DATA TO PROCESS.
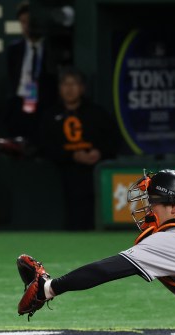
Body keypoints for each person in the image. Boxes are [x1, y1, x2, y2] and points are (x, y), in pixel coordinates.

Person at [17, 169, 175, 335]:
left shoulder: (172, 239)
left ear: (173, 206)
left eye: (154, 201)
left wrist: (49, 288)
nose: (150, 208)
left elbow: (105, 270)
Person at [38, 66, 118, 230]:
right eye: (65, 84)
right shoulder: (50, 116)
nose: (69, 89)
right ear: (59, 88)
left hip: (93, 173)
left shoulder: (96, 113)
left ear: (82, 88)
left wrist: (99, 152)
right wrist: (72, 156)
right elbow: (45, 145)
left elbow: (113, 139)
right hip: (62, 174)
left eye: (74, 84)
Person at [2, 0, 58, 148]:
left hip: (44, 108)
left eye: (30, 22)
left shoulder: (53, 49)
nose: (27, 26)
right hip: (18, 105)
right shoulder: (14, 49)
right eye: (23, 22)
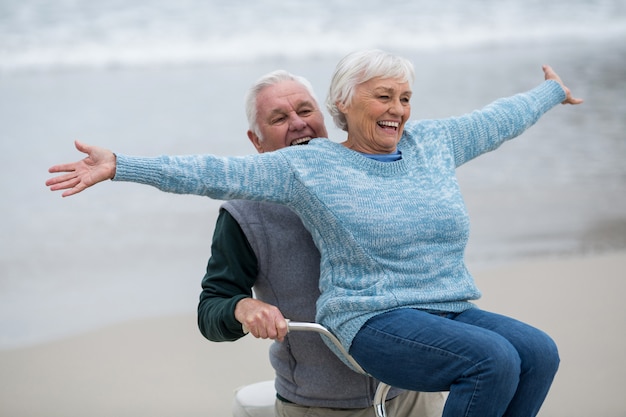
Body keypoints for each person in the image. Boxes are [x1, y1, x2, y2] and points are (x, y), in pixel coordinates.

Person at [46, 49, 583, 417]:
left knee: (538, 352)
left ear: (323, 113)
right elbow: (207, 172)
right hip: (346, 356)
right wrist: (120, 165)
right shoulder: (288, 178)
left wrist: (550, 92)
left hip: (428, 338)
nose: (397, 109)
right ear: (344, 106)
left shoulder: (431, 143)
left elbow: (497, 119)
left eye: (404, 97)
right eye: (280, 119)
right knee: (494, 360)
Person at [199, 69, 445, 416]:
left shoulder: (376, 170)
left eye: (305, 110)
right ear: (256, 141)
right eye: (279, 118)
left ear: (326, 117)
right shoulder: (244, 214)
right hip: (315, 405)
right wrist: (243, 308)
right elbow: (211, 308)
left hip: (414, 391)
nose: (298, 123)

--

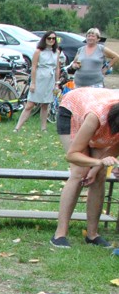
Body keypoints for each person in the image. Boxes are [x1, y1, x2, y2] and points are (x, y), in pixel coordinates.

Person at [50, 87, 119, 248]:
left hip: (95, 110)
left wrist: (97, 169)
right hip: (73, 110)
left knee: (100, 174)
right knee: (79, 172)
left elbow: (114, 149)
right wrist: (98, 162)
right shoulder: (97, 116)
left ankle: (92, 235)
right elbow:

EXERCISE. Only the lines above from the one with "left eye: (305, 110)" through the one with "nose: (298, 123)" should be duplicated, character for character.

RESULT.
left eye: (305, 110)
right ear: (256, 141)
right eye: (279, 118)
left ear: (326, 117)
right shoulder: (244, 214)
right hip: (315, 405)
right wrist: (243, 308)
right elbow: (211, 308)
left hip: (414, 391)
nose: (298, 123)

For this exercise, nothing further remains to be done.